Nell collected both glasses in one hand. She moved a few steps away, out of the barman’s hearing. Miles followed, remaining close at her side. She sank her voice, her words barely audible over the din of laughter and conversation. “I think it better if I approach her alone.”

Miles stood over her, frowning. It went against his every instinct to permit her to ask questions without him being present.

She may be clever, but this wasn’t a game.

Nor was it a classroom at her confounded charity school.

A man had been murdered, for God’s sake.

A young girl very likely taken. There was no room for missteps or amateurish mistakes.

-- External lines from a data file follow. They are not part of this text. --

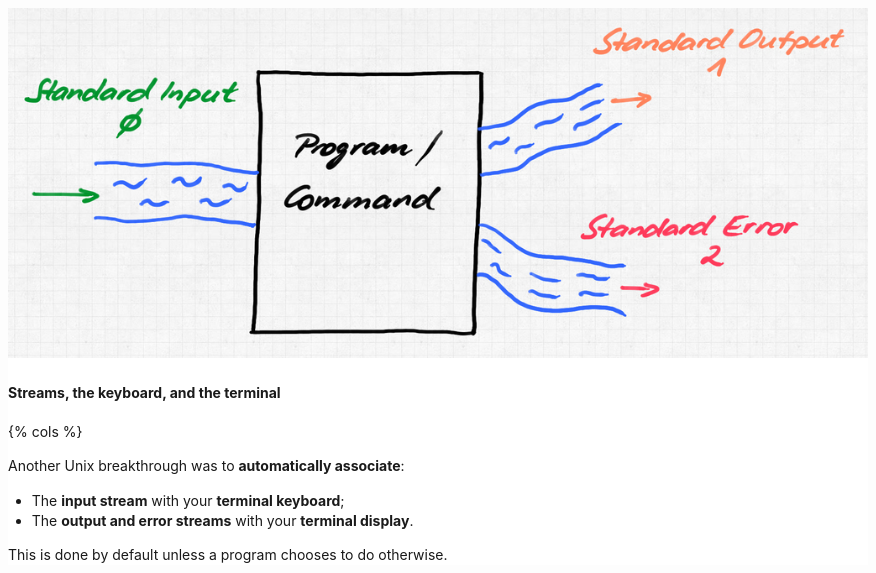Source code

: ![Standard streams](images/streams.jpg)

#### Streams, the keyboard, and the terminal

{% cols %}

Another Unix breakthrough was to **automatically associate**:

- The **input stream** with your **terminal keyboard**;
- The **output and error streams** with your **terminal display**.

This is done by default unless a program chooses to do otherwise.



<div class="w-full p-4 rounded-2xl flex justify-center dark:bg-radial dark:from-gray-500 dark:from-40% dark:to-transparent">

Yet, Nell had acquitted herself admirably at Mrs. Pritchard’s. And she wasn’t wrong in supposing that she’d have a greater chance of success if she approached the working girl on her own.

Miles resigned himself to the logic of it. “What do you need from me?”

“Money,” she said. “And the notebook with the sketch of Mr. Cowgill.”

Miles nodded curtly. Her hands were full, so he took the liberty of discreetly slipping the notebook into her reticule, along with five guineas. “I’ll be at the bar,” he told her. “At the first sign of trouble, I’m taking you out of here.”

· · · · ·

Nell crossed the crowded floor, conscious of the rough-looking men staring at her as she passed them.

As ever, their gazes seemed to flit from her face to her cane and back again.

She lifted her chin, refusing to make eye contact with any of them.

She couldn’t afford for one of them to take it as encouragement.

Not when she had so little time in which to cultivate an acquaintance with the dark-haired prostitute in the drooping violet bonnet.

Nell approached the woman’s table with single-minded intent.